Fora do Brasil há mais de 5 meses, longe da família e amigos, e o que mais dá saudade é a… comida. Sim, a comida! Pode parecer insensível no primeiro momento, mas a falta que uma farofa faz na vida de alguém é incrível. E do pão francês crocante com manteiga e um pingado, da tapioca com leite condensado e côco, a coxinha de padaria, o pastel de feira com caldo de cana, e o pão de queijo cadê?! Quando saí por aí à procura da cultura alimentar de outros povos, comecei a compreender muito mais a riqueza de tudo que comemos no Brasil.
Por outro lado, muitas situações foram quase um cafuné na alma, quando nos tornamos parte de outras famílias que abriram suas portas com tanto carinho. Pudemos viver em outras casas aquele clima gostoso de bate papo na cozinha enquanto fazíamos o almoço, sensação que, para mim, é como estar em casa novamente. Fui descobrindo cada vez mais que comemos também sentimentos e situações, comemos pessoas e sorrisos, comemos a tranquilidade de saber que pertencemos a algum lugar, independente de ser no Brasil ou em uma vila distante no interior da Zâmbia.
Outro jeito de matar a saudade é preparar algo brasileiro. Foi difícil de encontrar leite condensado, mas quando saiu um brigadeiro feito à lenha no chão, ao som de gritos de hipopótamos e elefantes… difícil descrever. Primeiro pelo prazer de ver outras pessoas se deliciando e raspando a panela do mesmo jeitinho que você faz em casa, depois por entender naquele momento o significado do termo “cultura alimentar”, que venho tanto buscando nos outros, e percebendo a minha própria cultura alimentar.

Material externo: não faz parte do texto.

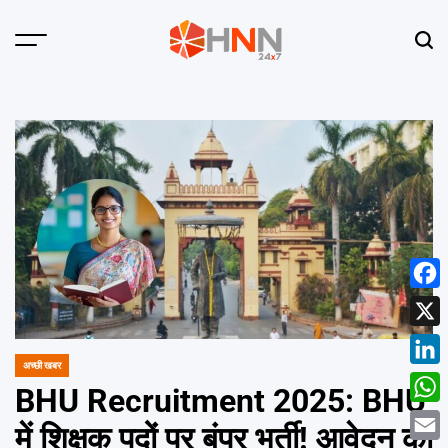
Skip
to
Menu
Sear
content
HNN
24x7
Face
X
अच्छी खबर
POSTED
Linke
IN
BHU Recruitment 2025: BHU
What
में शिक्षक पदों पर बंपर भर्ती! आवेदन की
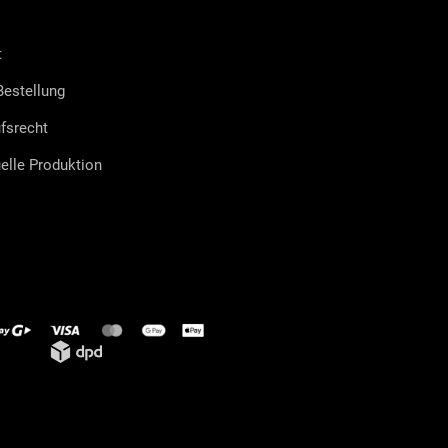
t
estellung
fsrecht
uelle Produktion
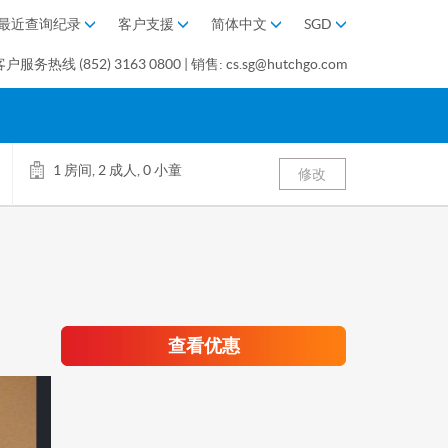
最近查询纪录
客户支援
简体中文
SGD
客户服务热线 (852) 3163 0800 | 销售: cs.sg@hutchgo.com
1 房间, 2 成人, 0 小童
修改
查看优惠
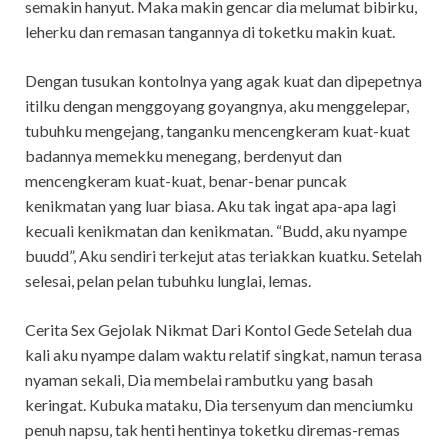
semakin hanyut. Maka makin gencar dia melumat bibirku,
leherku dan remasan tangannya di toketku makin kuat.
Dengan tusukan kontolnya yang agak kuat dan dipepetnya
itilku dengan menggoyang goyangnya, aku menggelepar,
tubuhku mengejang, tanganku mencengkeram kuat-kuat
badannya memekku menegang, berdenyut dan
mencengkeram kuat-kuat, benar-benar puncak
kenikmatan yang luar biasa. Aku tak ingat apa-apa lagi
kecuali kenikmatan dan kenikmatan. “Budd, aku nyampe
buudd”, Aku sendiri terkejut atas teriakkan kuatku. Setelah
selesai, pelan pelan tubuhku lunglai, lemas.
Cerita Sex Gejolak Nikmat Dari Kontol Gede Setelah dua
kali aku nyampe dalam waktu relatif singkat, namun terasa
nyaman sekali, Dia membelai rambutku yang basah
keringat. Kubuka mataku, Dia tersenyum dan menciumku
penuh napsu, tak henti hentinya toketku diremas-remas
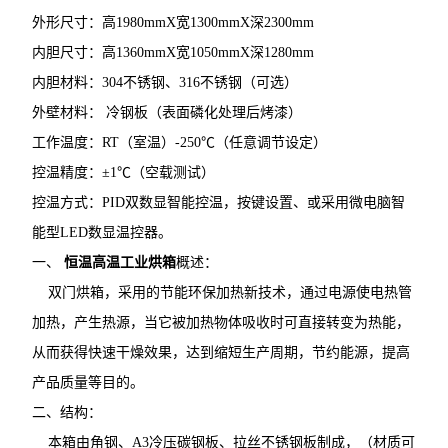
外形尺寸：高1980mmX宽1300mmX深2300mm
内胆尺寸：高1360mmX宽1050mmX深1280mm
内胆材料：304不锈钢、316不锈钢（可选）
外壁材料： 冷钢板（表面磷化处理后烤漆）
工作温度：RT（室温）-250℃（任意调节设定）
控温精度：±1℃（空载测试）
控温方式：PID双数显智能控温，按键设置、或采用微电脑智
能型LED数显温控器。
一、
恒温高温工业烘箱
概述：
双门烘箱，采用的节能环保加热新技术，通过电源使电热管
加热，产生热源，当它被加热物体吸收时可直接转变为热能，
从而获得快速干燥效果，达到缩短生产周期，节约能源，提高
产品质量等目的。
二、结构：
本箱由角钢、A3冷压碳钢板、拉丝不锈钢板制成，（材质可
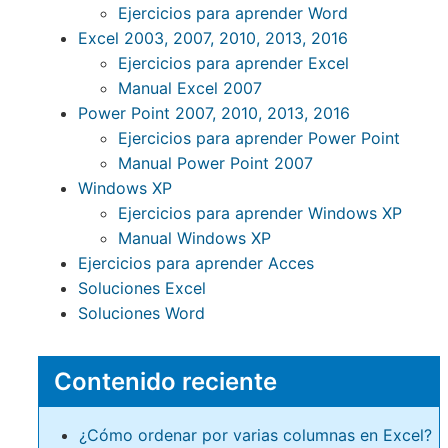
Ejercicios para aprender Word
Excel 2003, 2007, 2010, 2013, 2016
Ejercicios para aprender Excel
Manual Excel 2007
Power Point 2007, 2010, 2013, 2016
Ejercicios para aprender Power Point
Manual Power Point 2007
Windows XP
Ejercicios para aprender Windows XP
Manual Windows XP
Ejercicios para aprender Acces
Soluciones Excel
Soluciones Word
Contenido reciente
¿Cómo ordenar por varias columnas en Excel?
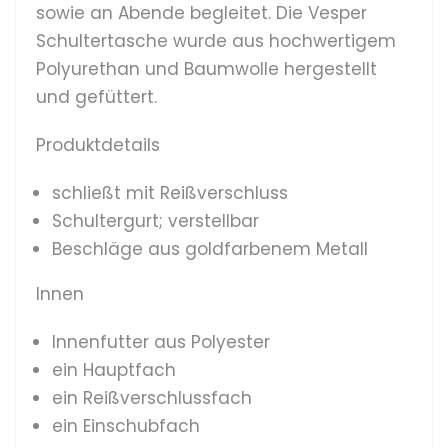
sowie an Abende begleitet. Die Vesper
Schultertasche wurde aus hochwertigem
Polyurethan und Baumwolle hergestellt
und gefüttert.
Produktdetails
schließt mit Reißverschluss
Schultergurt; verstellbar
Beschläge aus goldfarbenem Metall
Innen
Innenfutter aus Polyester
ein Hauptfach
ein Reißverschlussfach
ein Einschubfach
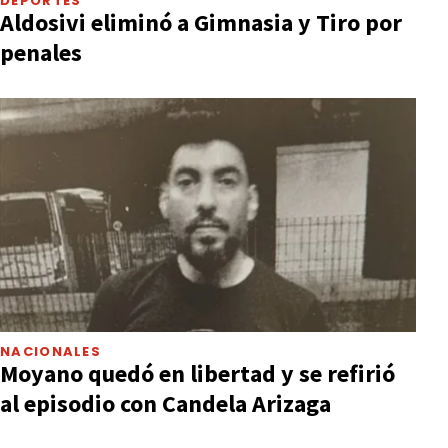
DEPORTES
Aldosivi eliminó a Gimnasia y Tiro por
penales
NACIONALES
Moyano quedó en libertad y se refirió
al episodio con Candela Arizaga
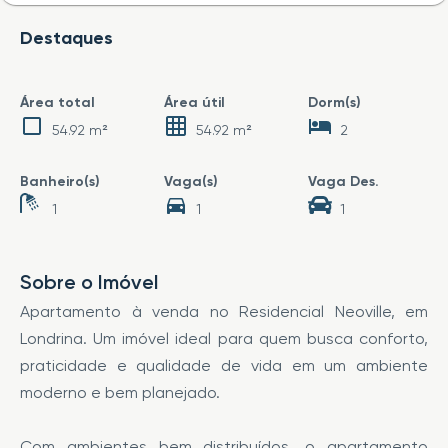
Destaques
Área total
Área útil
Dorm(s)
54.92 m²
54.92 m²
2
Banheiro(s)
Vaga(s)
Vaga Des.
1
1
1
Sobre o Imóvel
Apartamento à venda no Residencial Neoville, em
Londrina. Um imóvel ideal para quem busca conforto,
praticidade e qualidade de vida em um ambiente
moderno e bem planejado.
Com ambientes bem distribuídos, o apartamento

Ao longo do caminho, matei algumas saudades que nem imaginava matar. Chegando no vilarejo de Kendwa, na Tanzânia, foi uma surpresa boa saber que aqui a poderosa e indestrutível dupla arroz com feijão também era a preferida do povo, sendo consumida todo santo dia, como no Brasil. Estar na África, em várias situações, é viver o jeito brasileiro e conhecer nossas raízes. É se sentir pequeno em meio a tantas descobertas sobre o que nos faz ser brasileiros, e perceber como a História contada nas escolas deixou de lado quem tanto contribuiu para a originalidade do nosso povo.
Um dia, à beira da fogueira, grandes amigos zambianos contavam sobre a importância da colheita do milho na aldeia, além das práticas específicas daquela época do ano. A parte preferida deles era fazer uma receita deliciosa, juntando a família para debulhar o milho e preparar uma espécie de bolinho de milho fresco que é cozido nas folhas da própria espiga. “Pára tudo, gente! Isso é pamonha!”, foi o que eu disse num misto de surpresa, identificação e alegria. Lembrei de uma amiga no Brasil que uma vez contou sobre a mesma colheita e sobre a mesma receita que também une a sua família, assim todo mundo caiu na gargalhada e chegou a conclusão de os brasileiros são mesmo muito africanos.
Acredito que toda essa saudade não se trata só da comida em si, mas do significado que ela tem em nossas vidas. Somos a comida que comemos o tempo todo e os sentimentos que carregamos com ela, seja celebrando algo, amando alguém, esquecendo um dia ruim no trabalho, sendo paparicada pela sua avó, e por que não, revivendo e valorizando nossas raízes. Pensando bem, acho que estou com saudade da família, dos amigos e de toda a comida que compartilhamos juntos!